So you've found the IPO that you absolutely must own. The company excites you and you feel that the pricing reflects a discount. After all the research you have done, you know for sure that you want to be in line on IPO day to make sure you can get your hands on this new offering. While we hope it goes well for you and you catch the next Google (GOOG  ), generating huge gains for you, what will you do if things don't quite work out as you planned? What happens if the new IPO starts will a rapid decline? When should you give up on your dream investment?

This is a very tough question that we get all the time. The volatility of a new issue can cause even the steadiest of hands to want to fold. If you are excited about the prospects of a large gain, then surely there are others like you. Facebook (FB  ) was a great example of a good investment that started off horribly wrong. Losing over half of its value before making a permanent low, Facebook scared out even the wealthiest of investors. So how can we limit our risk on the unknown?

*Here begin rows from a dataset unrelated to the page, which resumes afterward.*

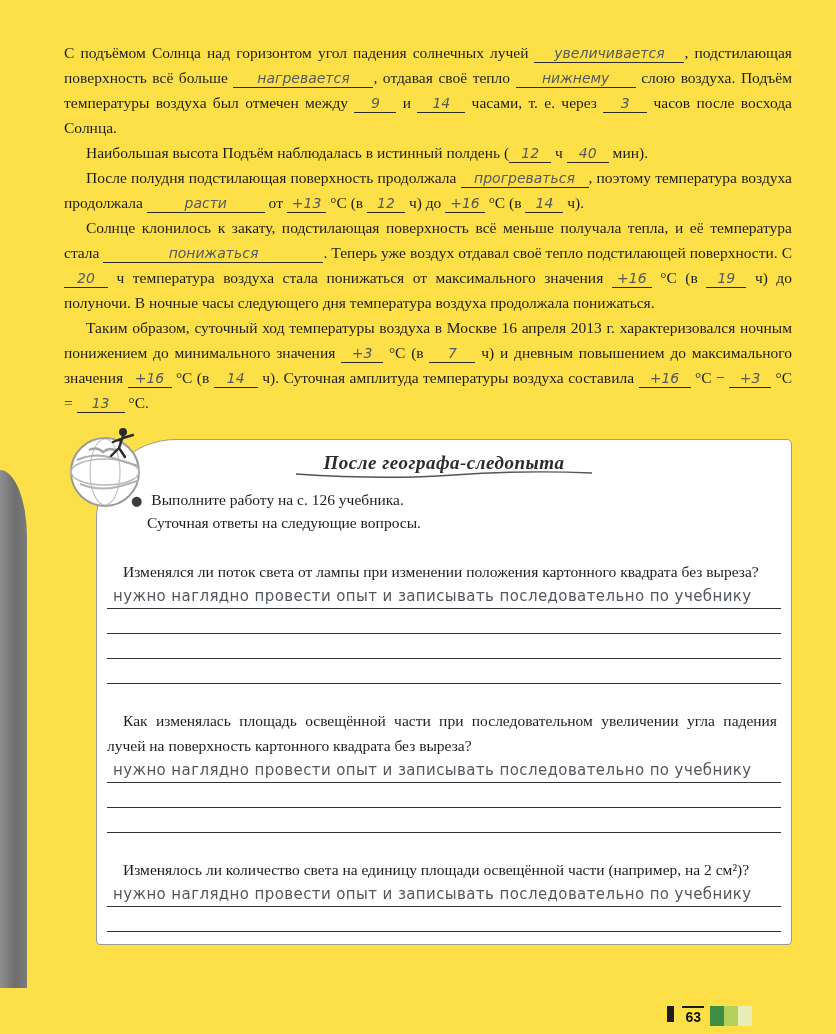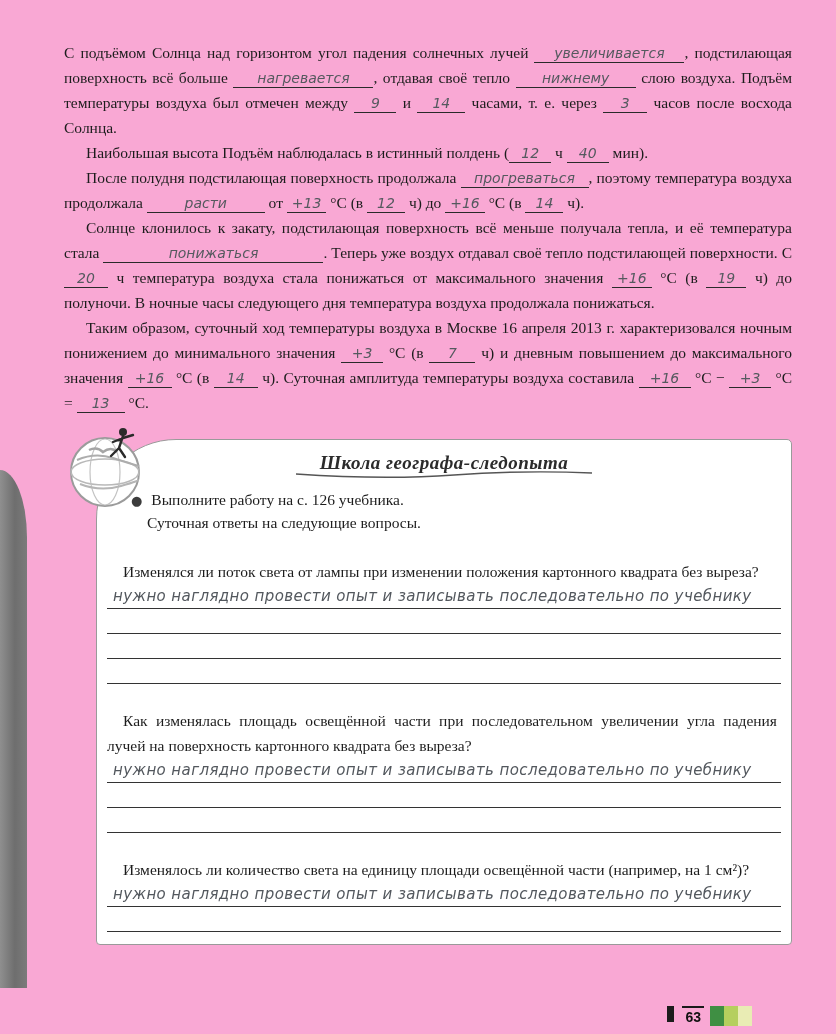"С подъёмом Солнца над горизонтом" .page { background: #f9a8d4 -> #fde047 }
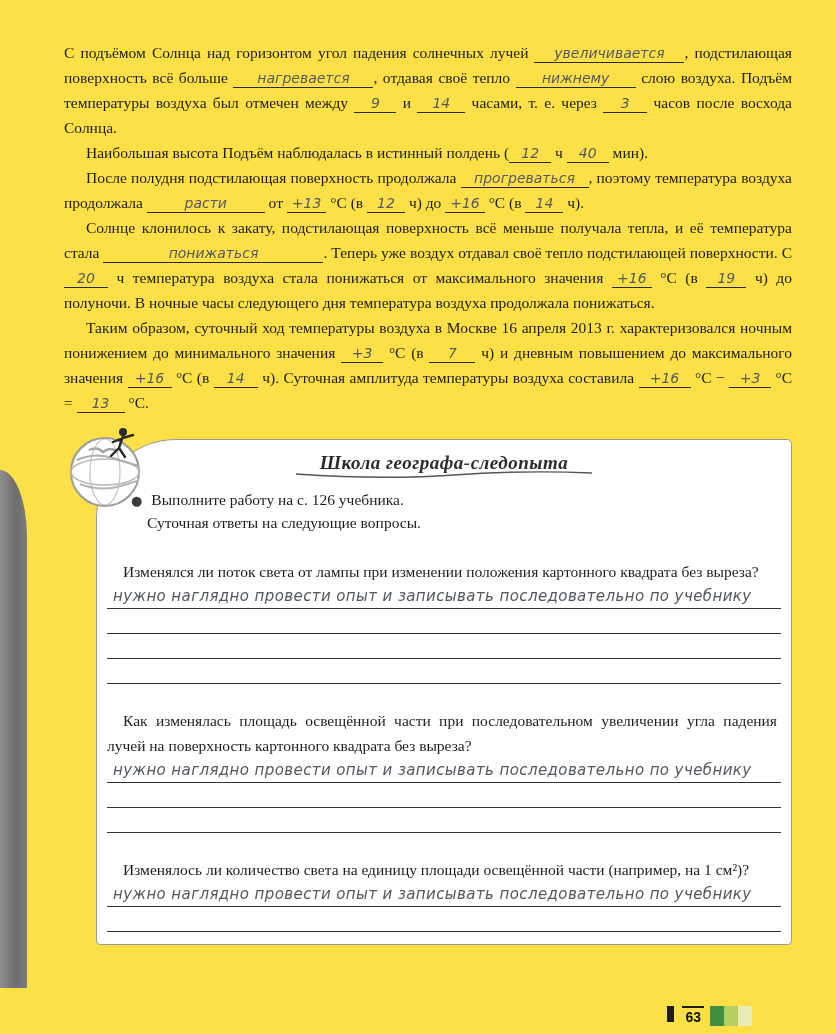"Школа географа-следопыта" div.school-title { text: Школа -> После }
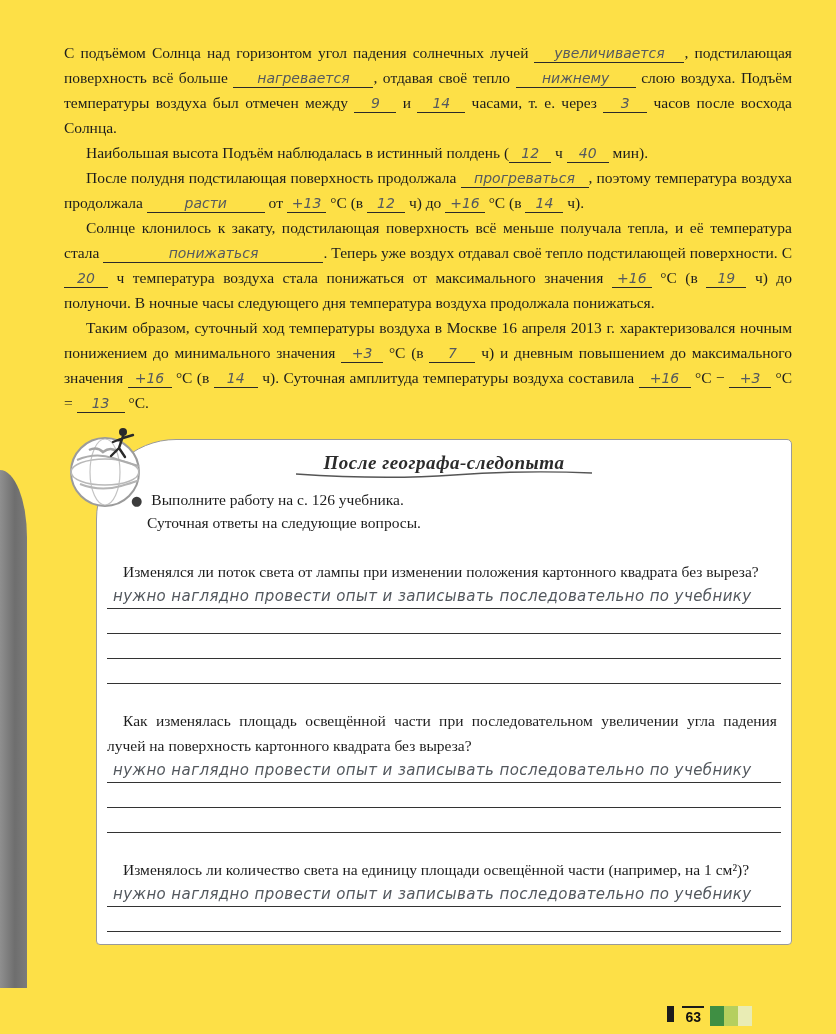"нужно наглядно провести опыт и" .handwrite { font-style: italic -> none }
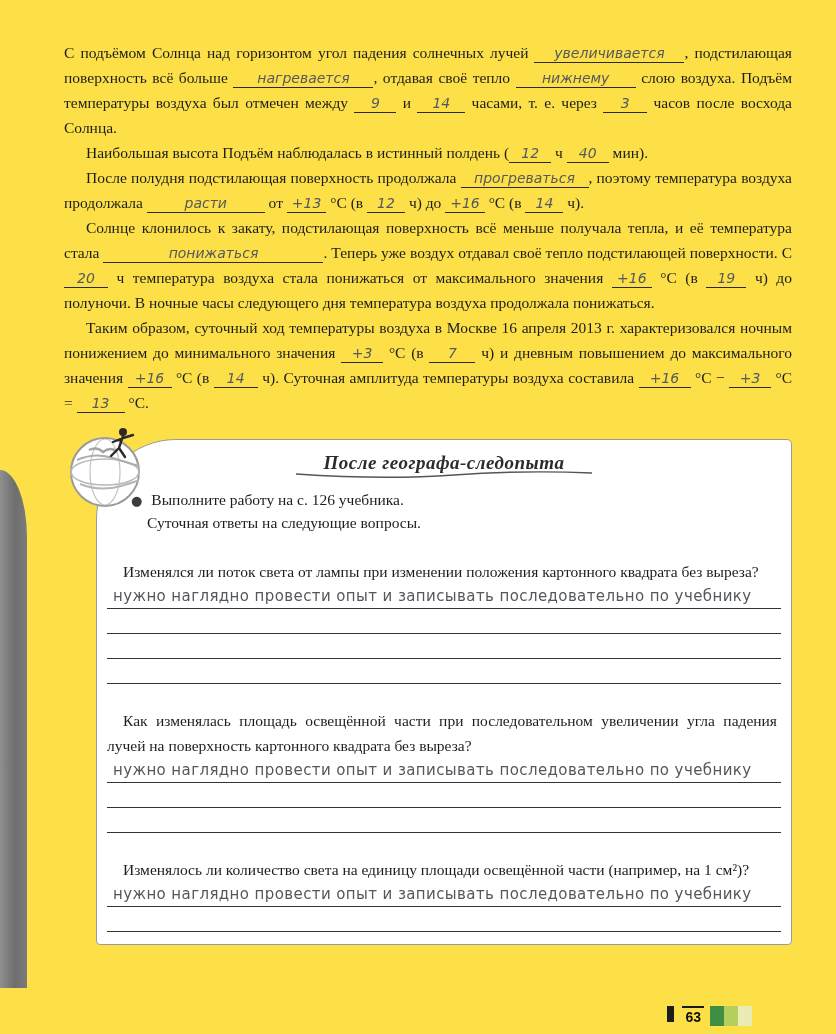"Изменялось ли количество света на" div.qtext { text: 1 -> 2 }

Well, for all you technical analysis players your really out of luck. If you use a chart to trade then IPO's are probably not the best fit for you. With no history one cannot determine any support or resistance areas. If you use any indicators or oscillators you will also be disappointed as there is no history for them to run their calculations.

In the early stages of a new issue, the only real defense you have is a great offense. Be disciplined here. There is nothing wrong with taking a shot on something you feel will be a good investment, but don't bet the farm. A small position size to start will help you weather any volatility in the early days. Once the stocks settles down then you certainly can add to the position from there. 

The takeaway for investing in IPO's (and all investing for that matter) is to start small until you have a good feel for the risk you are taking. Hopefully your small investment will grow into a large one, but just in case, now you have a plan.